#### Description of the task
In the records below, find the line containing "Identify the document"; give it again exactly, along with every line that follows, and nothing else.

---+---

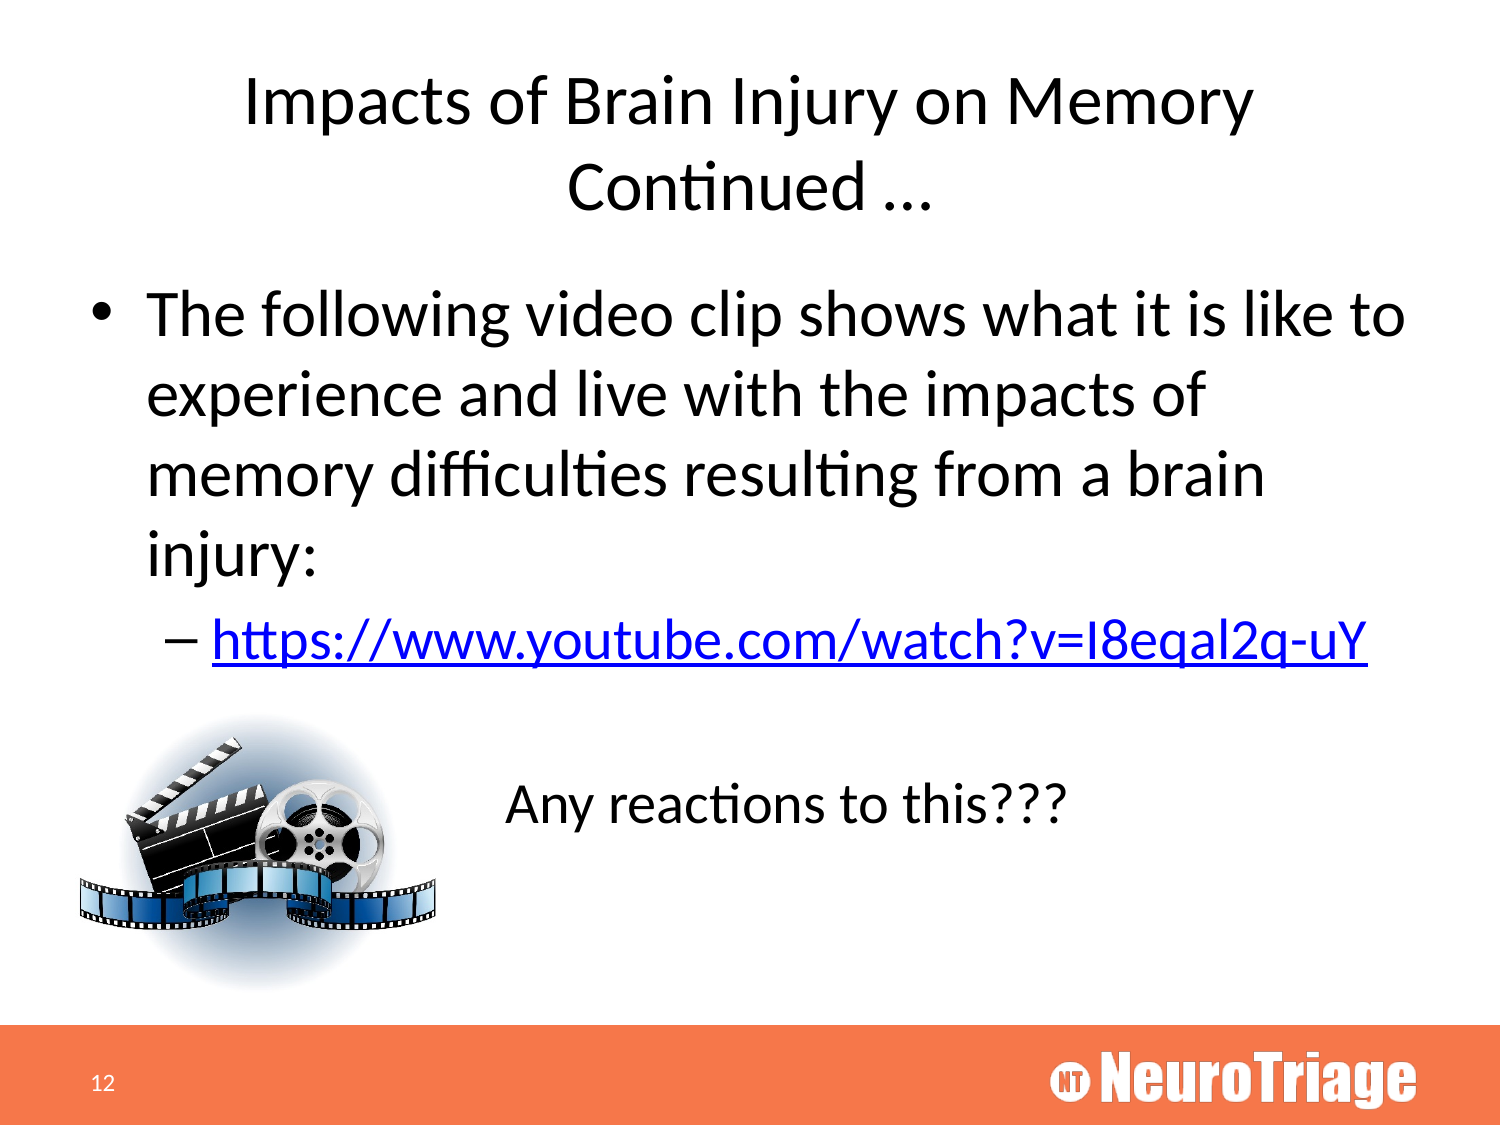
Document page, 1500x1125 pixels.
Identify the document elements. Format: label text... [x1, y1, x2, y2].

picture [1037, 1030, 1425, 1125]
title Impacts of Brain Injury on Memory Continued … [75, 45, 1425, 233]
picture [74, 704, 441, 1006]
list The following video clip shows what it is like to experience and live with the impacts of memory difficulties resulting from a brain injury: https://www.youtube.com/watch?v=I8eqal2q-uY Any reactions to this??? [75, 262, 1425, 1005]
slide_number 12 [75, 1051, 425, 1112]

---+---

#### Answer box
Identify the document elements. Format: label text... [x1, y1, x2, y2].

picture [1037, 1030, 1425, 1125]
title Impacts of Brain Injury on Memory Continued … [75, 45, 1425, 233]
picture [74, 704, 441, 1006]
list The following video clip shows what it is like to experience and live with the impacts of memory difficulties resulting from a brain injury: https://www.youtube.com/watch?v=I8eqal2q-uY Any reactions to this??? [75, 262, 1425, 1005]
slide_number 12 [75, 1051, 425, 1112]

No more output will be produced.